Here are five steps to choosing the right data analytics tools for your organization.
- Research and discovery
First, business professionals must determine the current state of analytical tool implementation and analytical capabilities within their organization. To do so, they must conduct in-depth interviews with key stakeholders including business intelligence developers, administrators, and IT executives, said Levy. Essentially, you must interview the people that are going to both use and benefit from analytical tools, he added.
“That helps us to understand what the ins and outs are around who’s using these things, what they are using, what tools they use to do their work, what the tools can do, what they can’t do, and if they are being used correctly,” said Levy. “Are these tools being used to their fullest capabilities? Do they have the in-house knowledge required to make the fullest use of their portfolio of software?”
- Current state landscape
The second step involves taking inventory of market’s current analytical tools and separating them into different classes. These tool classes include report writers, semantic layer reporting tools, MDX/Cube query tools, data discovery and visualization tools, embedded BI and reporting tools, data science and modeling tools, as well as AI and machine learning use case driven tools.
“Where is the next wave going? What’s the landscape like in terms of the various vendors and the tools that they offer?” Levy said. “You start to sift those into the different holes that you found in the first step.”
- Capability tree
The third step uses a capability tree to compare the results from step one and step two, so you look at the classifications of your company’s current inventory against the overall market’s inventory, said Levy.

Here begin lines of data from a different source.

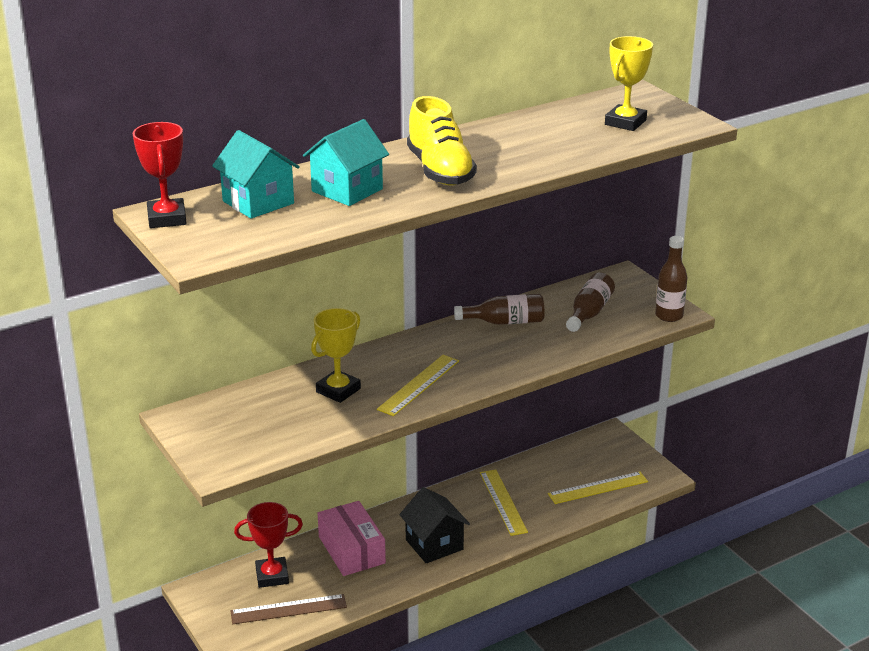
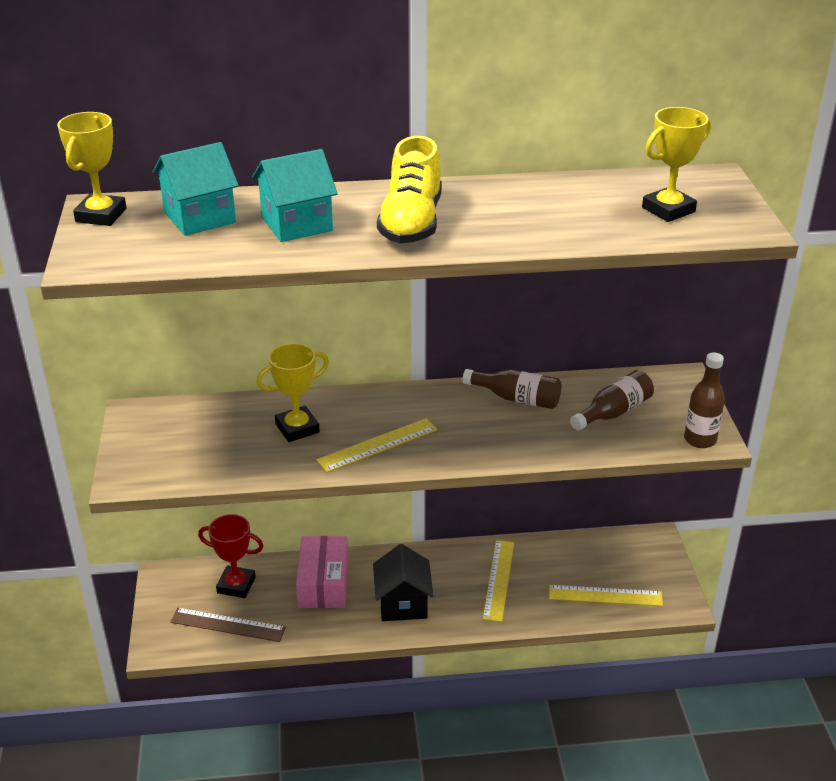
camera: 25 degrees right, 5 degrees up
(167, 218) = (101, 215): red trophy -> yellow trophy
(258, 202) = (200, 217): turquoise house -> turquoise house turned 75 degrees clockwise

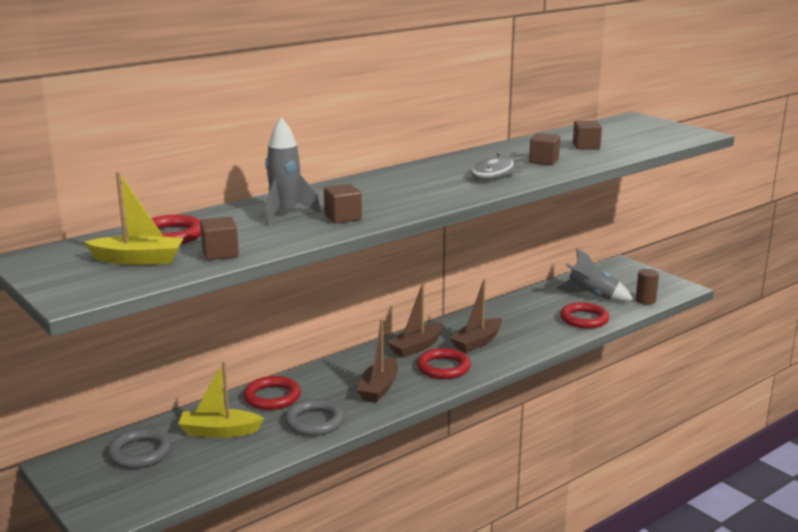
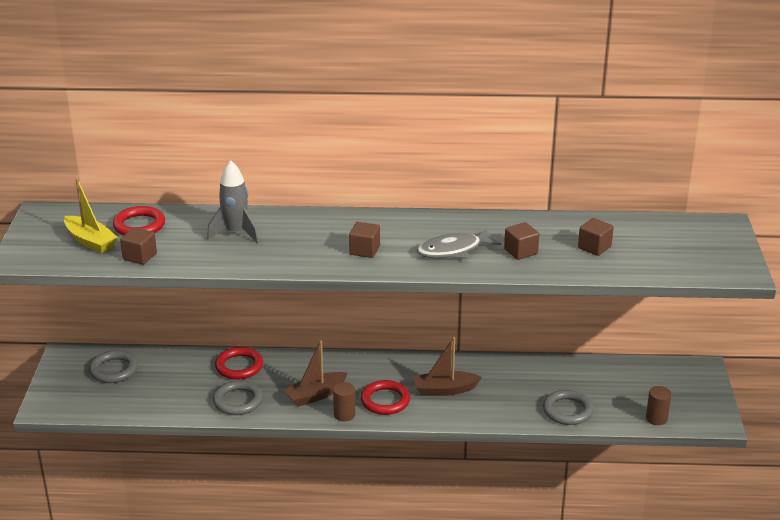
camera: 40 degrees right, 10 degrees up
(219, 431) = (174, 378): yellow boat -> none
(343, 217) = (263, 254): brown cube -> brown cube (364, 250)
(416, 347) = (393, 372): brown boat -> none
(426, 390) = (344, 414): none -> brown cylinder
(584, 319) = (567, 410): red ring -> grey ring
(592, 296) = (614, 391): grey rocket -> none

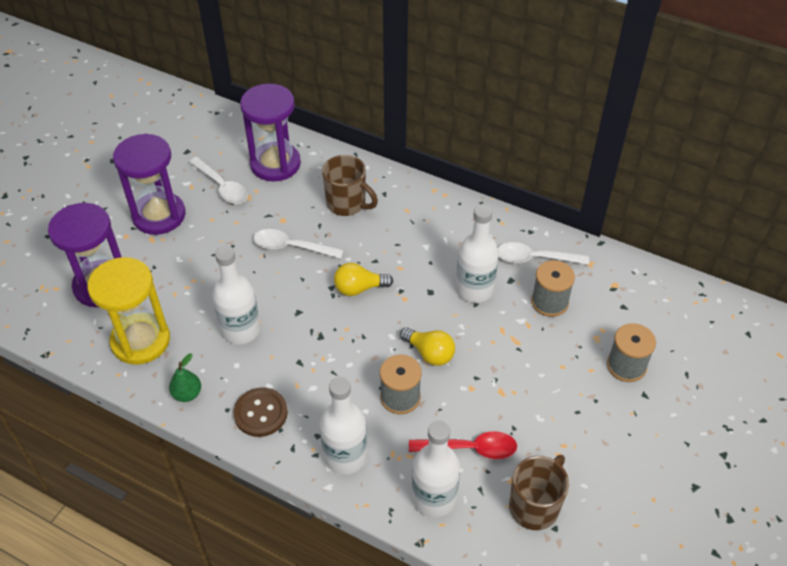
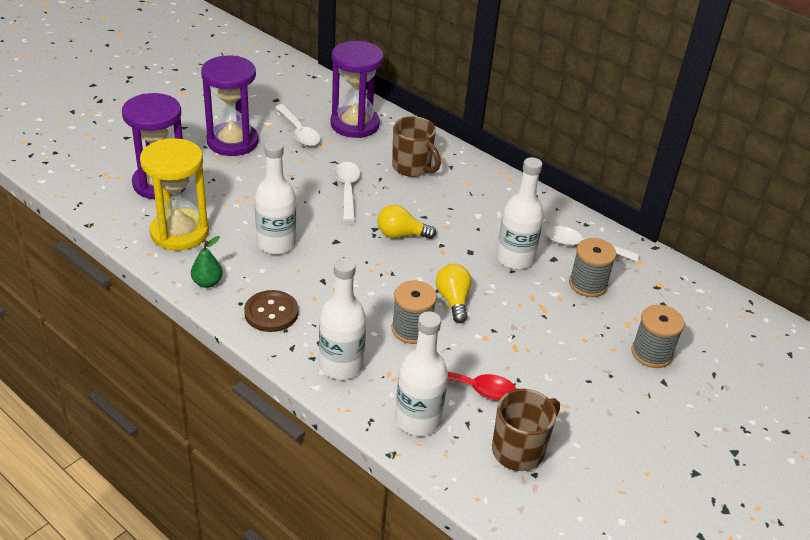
camera: 10 degrees right, 10 degrees down
(291, 247) = (347, 190): white spoon -> white spoon turned 60 degrees clockwise
(429, 353) = (453, 300): yellow light bulb -> yellow light bulb turned 150 degrees counterclockwise

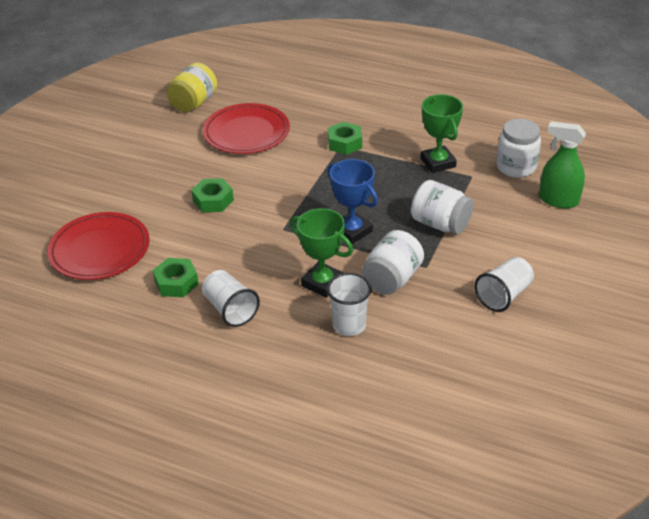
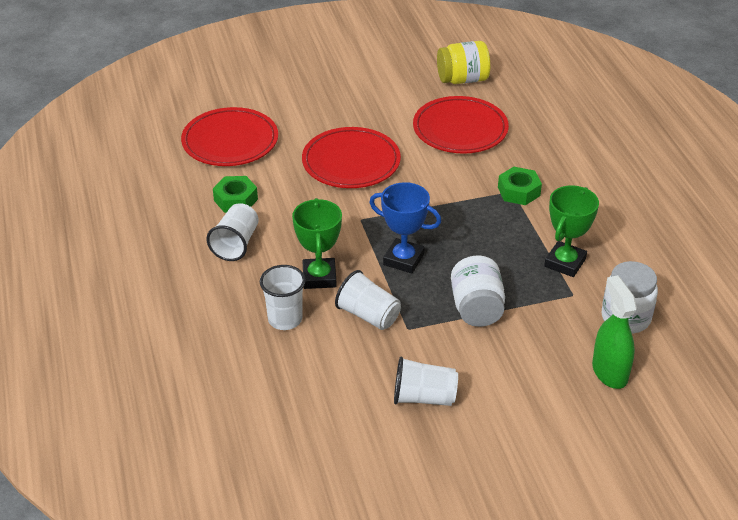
camera: 50 degrees right, 0 degrees up
(213, 200) = (351, 162): green nut -> red plate
(352, 231) = (403, 259): blue trophy -> blue trophy turned 75 degrees counterclockwise
(392, 279) = (368, 315): white jar -> white cup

The capability tree is helpful because businesses can see areas they are doing well in, or are lacking in, based on the tools that are big in the market.
- Decision matrix
“[The decision matrix] is where for each of these tool classes or sets, or if you’re doing a specific vendor selection for each of these vendors, you go in and actually go rate them in these various capabilities,” said Levy. The scoring will be based on the needs of the organization, providing more weight to the capabilities more important to the business.
“For instance, data science. We know from our experience that a Big Data science tool is really good at advanced algorithm creations, maybe not so good at displaying dashboards, ” said Levy. “We can use our experience there to rate the various different classes on the capabilities that you defined.”
- Decision tool
Finally, the organization uses a decision tool to match the best tool with each business capability. “[A decision tool] is a combination of the capability tree and the decision matrix, in the sense that you weigh each of the capabilities according to what’s most important to the organization, or for whatever particular project that they’re undertaking,” said Levy. “You weigh these various capabilities, and the decision tool should spit out the weighted score of all of these capabilities and tell you what the right candidate is.”
Regardless of the steps, however, business leaders need to spend a lot of time studying their own company and figuring out where the most help is needed, said Levy. None of the tools will be helpful if none of them are solving the actual gaps and problems within the organization.